_Activity_:
Repeat the data that follows, word for word, without the images.
BEGIN Record excerpts
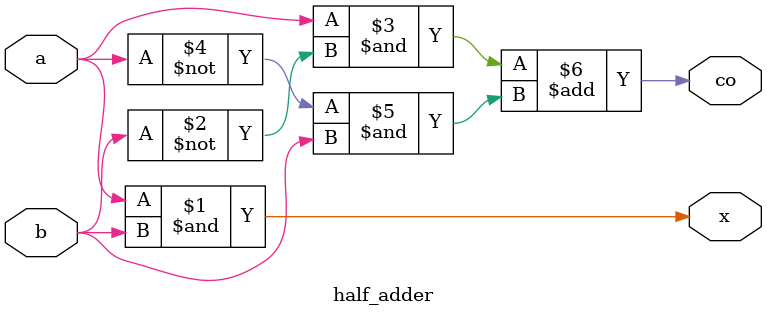
<source format=v>
`timescale 1ns / 1ps


module half_adder(a,b,co,x);
    input a;
    input b;
    output x;
    output co;
    assign x = a & b;
    assign co = (a & ( ~b )) + (( ~a) & b);
endmodule

</source>
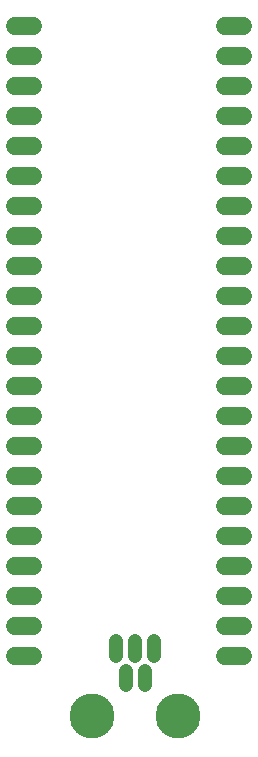
<source format=gbl>
G75*
G70*
%OFA0B0*%
%FSLAX24Y24*%
%IPPOS*%
%LPD*%
%AMOC8*
5,1,8,0,0,1.08239X$1,22.5*
%
%ADD10C,0.0600*%
%ADD11C,0.1500*%
%ADD12C,0.0476*%
D10*
X000610Y004781D02*
X001210Y004781D01*
X001210Y005781D02*
X000610Y005781D01*
X000610Y006781D02*
X001210Y006781D01*
X001210Y007781D02*
X000610Y007781D01*
X000610Y008781D02*
X001210Y008781D01*
X001210Y009781D02*
X000610Y009781D01*
X000610Y010781D02*
X001210Y010781D01*
X001210Y011781D02*
X000610Y011781D01*
X000610Y012781D02*
X001210Y012781D01*
X001210Y013781D02*
X000610Y013781D01*
X000610Y014781D02*
X001210Y014781D01*
X001210Y015781D02*
X000610Y015781D01*
X000610Y016781D02*
X001210Y016781D01*
X001210Y017781D02*
X000610Y017781D01*
X000610Y018781D02*
X001210Y018781D01*
X001210Y019781D02*
X000610Y019781D01*
X000610Y020781D02*
X001210Y020781D01*
X001210Y021781D02*
X000610Y021781D01*
X000610Y022781D02*
X001210Y022781D01*
X001210Y023781D02*
X000610Y023781D01*
X000610Y024781D02*
X001210Y024781D01*
X001210Y025781D02*
X000610Y025781D01*
X007610Y025781D02*
X008210Y025781D01*
X008210Y024781D02*
X007610Y024781D01*
X007610Y023781D02*
X008210Y023781D01*
X008210Y022781D02*
X007610Y022781D01*
X007610Y021781D02*
X008210Y021781D01*
X008210Y020781D02*
X007610Y020781D01*
X007610Y019781D02*
X008210Y019781D01*
X008210Y018781D02*
X007610Y018781D01*
X007610Y017781D02*
X008210Y017781D01*
X008210Y016781D02*
X007610Y016781D01*
X007610Y015781D02*
X008210Y015781D01*
X008210Y014781D02*
X007610Y014781D01*
X007610Y013781D02*
X008210Y013781D01*
X008210Y012781D02*
X007610Y012781D01*
X007610Y011781D02*
X008210Y011781D01*
X008210Y010781D02*
X007610Y010781D01*
X007610Y009781D02*
X008210Y009781D01*
X008210Y008781D02*
X007610Y008781D01*
X007610Y007781D02*
X008210Y007781D01*
X008210Y006781D02*
X007610Y006781D01*
X007610Y005781D02*
X008210Y005781D01*
X008210Y004781D02*
X007610Y004781D01*
D11*
X006047Y002780D03*
X003173Y002780D03*
D12*
X003980Y004808D02*
X003980Y005283D01*
X004295Y004296D02*
X004295Y003820D01*
X004610Y004808D02*
X004610Y005283D01*
X004925Y004296D02*
X004925Y003820D01*
X005240Y004808D02*
X005240Y005283D01*
M02*

</source>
END Record excerpts
_Answer for the task_:
<source format=v>
`timescale 1ns / 1ps


module half_adder(a,b,co,x);
    input a;
    input b;
    output x;
    output co;
    assign x = a & b;
    assign co = (a & ( ~b )) + (( ~a) & b);
endmodule

</source>
<source format=gbl>
G75*
G70*
%OFA0B0*%
%FSLAX24Y24*%
%IPPOS*%
%LPD*%
%AMOC8*
5,1,8,0,0,1.08239X$1,22.5*
%
%ADD10C,0.0600*%
%ADD11C,0.1500*%
%ADD12C,0.0476*%
D10*
X000610Y004781D02*
X001210Y004781D01*
X001210Y005781D02*
X000610Y005781D01*
X000610Y006781D02*
X001210Y006781D01*
X001210Y007781D02*
X000610Y007781D01*
X000610Y008781D02*
X001210Y008781D01*
X001210Y009781D02*
X000610Y009781D01*
X000610Y010781D02*
X001210Y010781D01*
X001210Y011781D02*
X000610Y011781D01*
X000610Y012781D02*
X001210Y012781D01*
X001210Y013781D02*
X000610Y013781D01*
X000610Y014781D02*
X001210Y014781D01*
X001210Y015781D02*
X000610Y015781D01*
X000610Y016781D02*
X001210Y016781D01*
X001210Y017781D02*
X000610Y017781D01*
X000610Y018781D02*
X001210Y018781D01*
X001210Y019781D02*
X000610Y019781D01*
X000610Y020781D02*
X001210Y020781D01*
X001210Y021781D02*
X000610Y021781D01*
X000610Y022781D02*
X001210Y022781D01*
X001210Y023781D02*
X000610Y023781D01*
X000610Y024781D02*
X001210Y024781D01*
X001210Y025781D02*
X000610Y025781D01*
X007610Y025781D02*
X008210Y025781D01*
X008210Y024781D02*
X007610Y024781D01*
X007610Y023781D02*
X008210Y023781D01*
X008210Y022781D02*
X007610Y022781D01*
X007610Y021781D02*
X008210Y021781D01*
X008210Y020781D02*
X007610Y020781D01*
X007610Y019781D02*
X008210Y019781D01*
X008210Y018781D02*
X007610Y018781D01*
X007610Y017781D02*
X008210Y017781D01*
X008210Y016781D02*
X007610Y016781D01*
X007610Y015781D02*
X008210Y015781D01*
X008210Y014781D02*
X007610Y014781D01*
X007610Y013781D02*
X008210Y013781D01*
X008210Y012781D02*
X007610Y012781D01*
X007610Y011781D02*
X008210Y011781D01*
X008210Y010781D02*
X007610Y010781D01*
X007610Y009781D02*
X008210Y009781D01*
X008210Y008781D02*
X007610Y008781D01*
X007610Y007781D02*
X008210Y007781D01*
X008210Y006781D02*
X007610Y006781D01*
X007610Y005781D02*
X008210Y005781D01*
X008210Y004781D02*
X007610Y004781D01*
D11*
X006047Y002780D03*
X003173Y002780D03*
D12*
X003980Y004808D02*
X003980Y005283D01*
X004295Y004296D02*
X004295Y003820D01*
X004610Y004808D02*
X004610Y005283D01*
X004925Y004296D02*
X004925Y003820D01*
X005240Y004808D02*
X005240Y005283D01*
M02*

</source>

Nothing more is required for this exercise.